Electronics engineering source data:

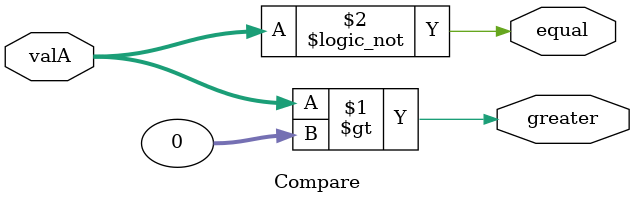
<source format=sv>
module Compare(
    
    input  logic signed [31:0] valA      ,
    
    output logic               greater   ,
    output logic               equal       
    
    );

assign greater   = (valA >  0) ;
assign equal     = (valA == 0) ;

    
endmodule

</source>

About this task
A faithful copy of every record is required, with no pictures included.

Your solution
<source format=sv>
module Compare(
    
    input  logic signed [31:0] valA      ,
    
    output logic               greater   ,
    output logic               equal       
    
    );

assign greater   = (valA >  0) ;
assign equal     = (valA == 0) ;

    
endmodule

</source>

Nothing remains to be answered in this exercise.